• Nathaniel G. Sands

A War In Our Own Backyard

Today I went down to Maple Ridge’s homeless camp, Anita Place. Arriving at the police barricade, I was told that arrests had been made. This was my second day standing outside of the camp being quarantined.

I spent much of Saturday on the outside of said barricade, observing and conversing, trying to understand what is really going on. The city was given permission by the courts to enter the camp. I walked the perimeter, which hardly showed much. Strategically they placed large yellow bins, with plenty of room for the bobcats to dump things like (which I saw,) barbecues and Jerry-cans, at least 30 police/security/bylaw officers from various detachments (and ranks, which matters when it comes to overtime and tax-dollars,) scattered to fill gaps and walls, a Firefighting team (and the truck of course), and at least 10 city workers (which I observed for most of Saturday, “screwing the pooche,” as they say.)

It has been nearly two years since the Anita Place Tent City was established. Not long after the camp opened, I spent a weekend there with the two Bradley’s (One is a dog, the other a pastor). We both packed tents, talked to the leader of the camp which was Tracy at the time, and found ourselves a spot to set up shop. Having camped many times before, my tent and chair were set up in 15 minutes and began to wonder what to do without being a fire. Even with the mild August nights, I remember waking up cold.

The municipality of Maple Ridge has entered the camp and confiscated anything that may be used for warmth. Apparently the city is planning to work with BC Housing to implement a safe heating system. Whether that's true or not, nothing has gone in, and bins are being filled. The police have been inspecting all tents (apparently locks have been cut), and each resident is required to register with either photo-identification or allow for a photo of them to be taken.

What has been told to me today, (although I have no proof), is that the leader of a protest group called Alliance Against Displacement, Ivan Drury, along with a few others committed to the protest (Five, as far as I'm aware), were hauled out of the camp, and I quote, “through the mud.” My last update says neither he nor the others have made contact.

On Saturday, spending a great deal of time out front of the barricades, I often saw Ivan, a few other protesters, and lawyers inside, only coming out to address the press and the many people present. I was distracted by much of it, some shouting, others bickering… even a physical altercation, which was tame by my standards, and no officers got involved, thankfully.

Five years ago, our former mayor campaigned on the promise that within six months of being elected, she would fix the homelessness issue. The new mayor ran on a similar platform, albeit a little more sophisticated.

Mixing in and out of the divided crowd – experiencing this angst, both sides full of passion – the roller coaster was intense and interesting. Its hard to describe the various emotions and motivations that flood the mind, but overall, I find it tremendously sad.

It seems to me we are not digging deep enough into the issues of how and why the homeless camp formed and why it has grown.

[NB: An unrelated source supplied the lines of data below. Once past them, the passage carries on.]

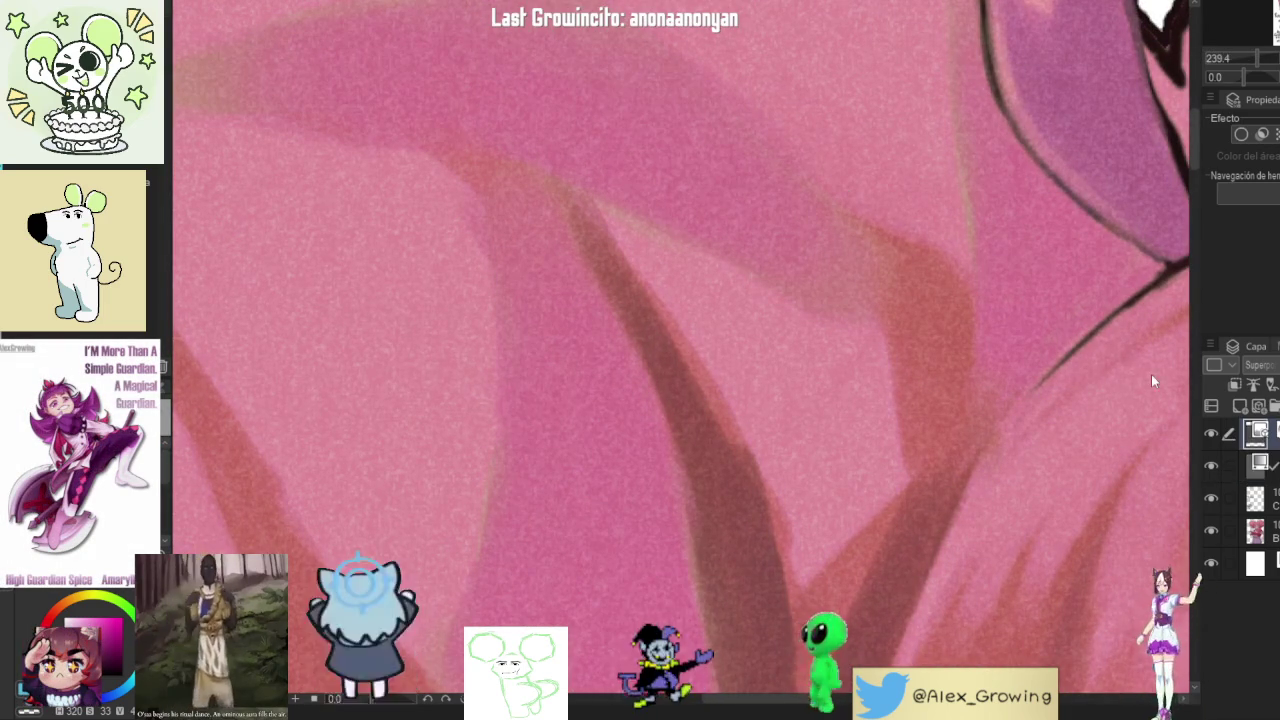
key("alt+bracketleft")
scroll(1046, 340, "down", 2)
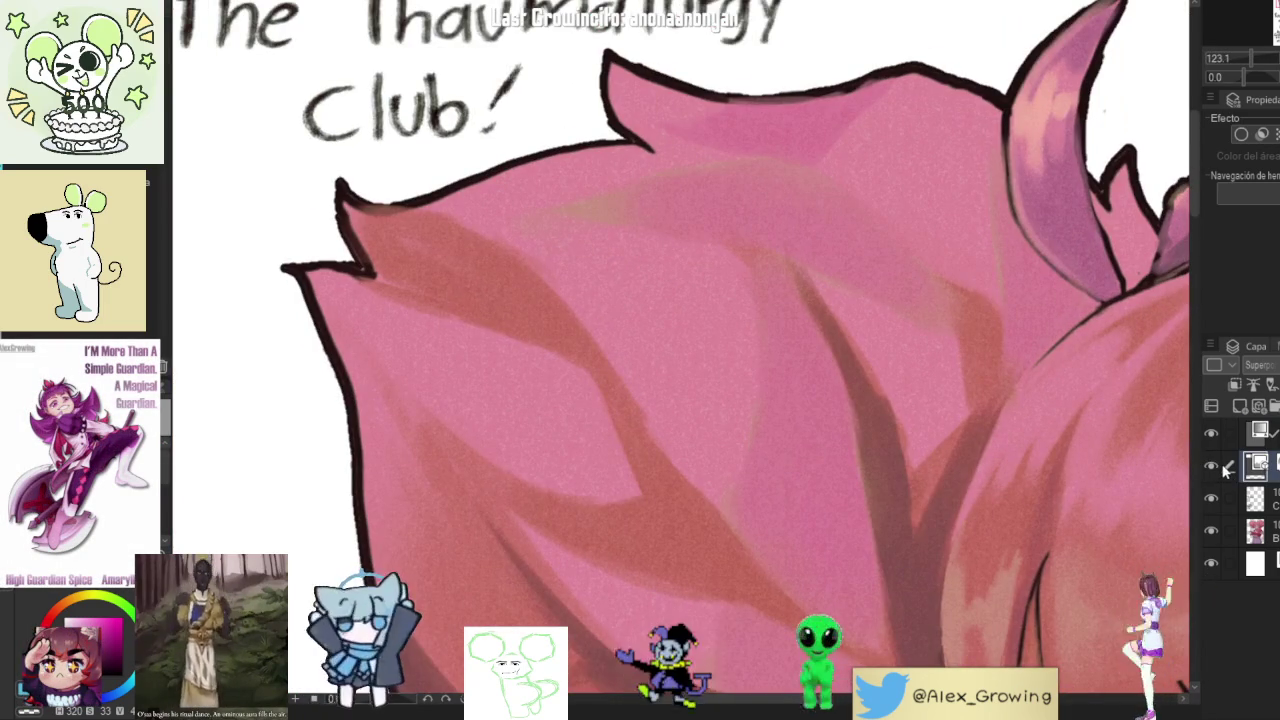
left_click(1211, 460)
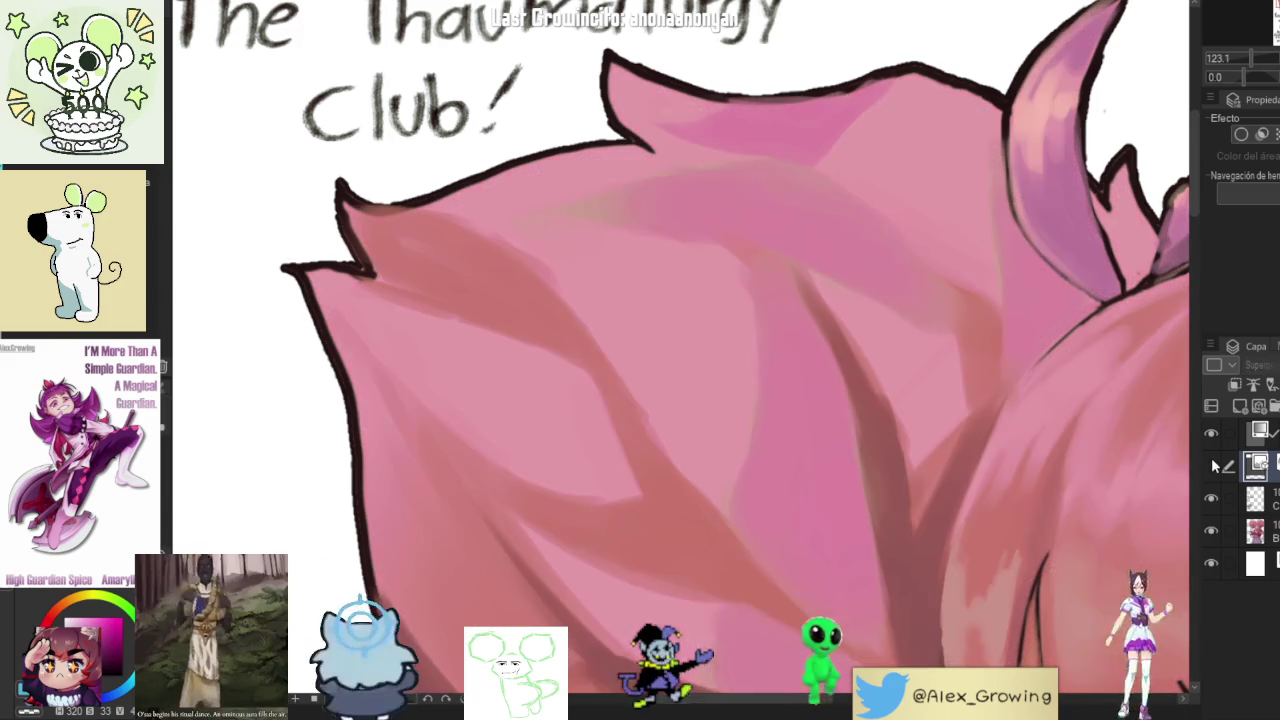
left_click(1211, 460)
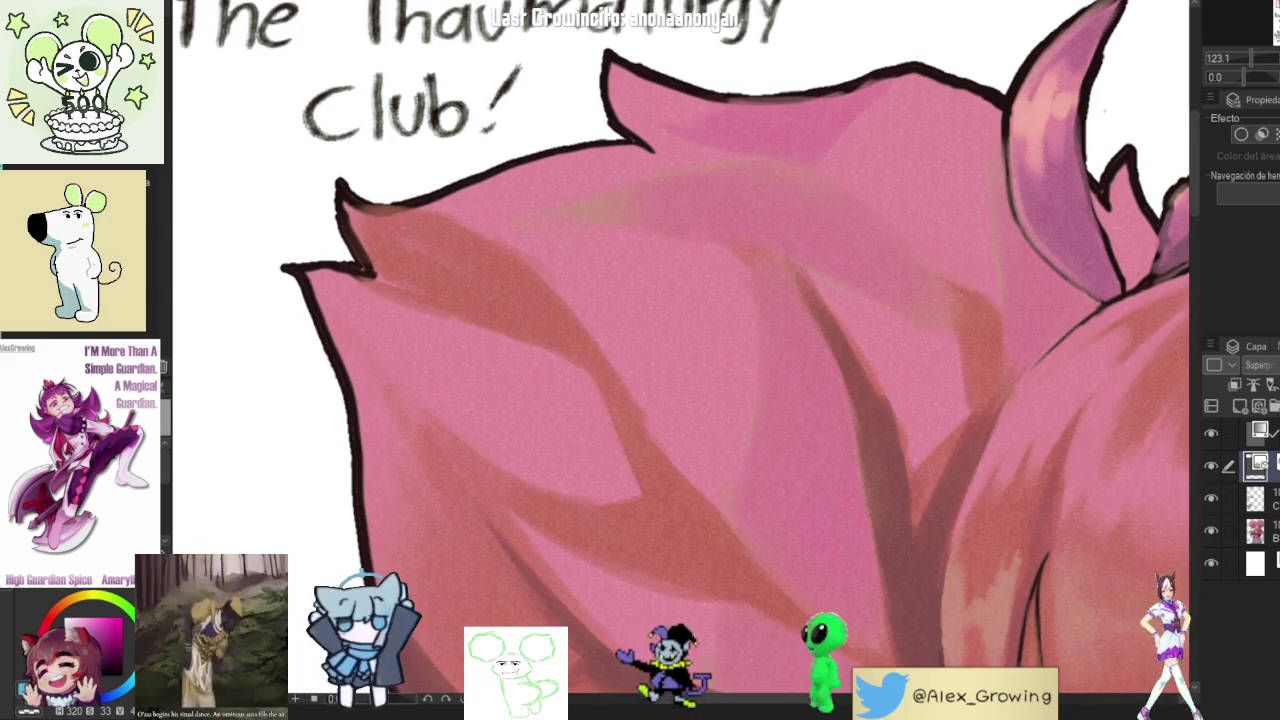
key("o")
key("alt+bracketright")
scroll(743, 343, "down", 1)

That’s my analysis at least - from spending the weekend, a year-and-a-half ago, to bringing pizza down on New Year’s Eve 2019, despite the city starting to build more shelters like the one on Royal Crescent, I see more people in Anita Place than ever.

Standing at the barricade, one lady said to me, under a bit of a nasty tone, "If they would just stop doing drugs!" I responded with, "Have you thought about where they get the drugs? Who benefits from addiction?”

I have often wondered why such anger gets directed at the homeless. I think it comes from some assumptions - which certainly contains truth, but of course not the full story. Thievery, (most people assume when they have something stolen its down at the camp, but there are certainly professional thieves in our town - anyone who works industrial like me will know this to be true). Drugs, (and as I mentioned before, we aren't looking at who keeps drugs in the addicts hands, from professional criminals to doctors handing out arbitrary prescriptions), Welfare and tax-dollar interventions - No one wants to analyze how much the city will have spent on the over-time earnings for nearly 100 workers, who could have certainly gotten the this job done in one day – But what is there motivation?

We have been misled. These people have been neglected. We have been neglected. From the closure of Riverview to the housing crisis, the government has been either incompetent or corrupt – the news being full of high level politicians caught in various scandals.

It seems to me the homeless camp is a manifestation of the accumulation of issues that has been building in our society.

The battle for the ground of Anita Place has so far been a siege war. Certainly not anymore. But where will they go from here?

I believe it is the will of the higher-up's to enact as much strain on the camp as the power of the law will give them (and then some, I believe). Authorities invaded and raided, ironically on “the coldest night of the year." Some local politicians showed up to the Salvation Army's event. I saw none at Anita Place.

I think that it is the hope of those in Authority to demoralize and put stress on the residents of Anita Place, in order to pressure an abandonment by those present… But who knows what tomorrow brings.

A house divided amongst itself cannot stand. We are witnessing an undeclared civil war. The lines are vague. The violence is psychological – Emotional and spiritual.

We are in a troubling time of division and anger.

Why do you think were so angry? As Heath Ledger’s Joker would say, “It’s fear.”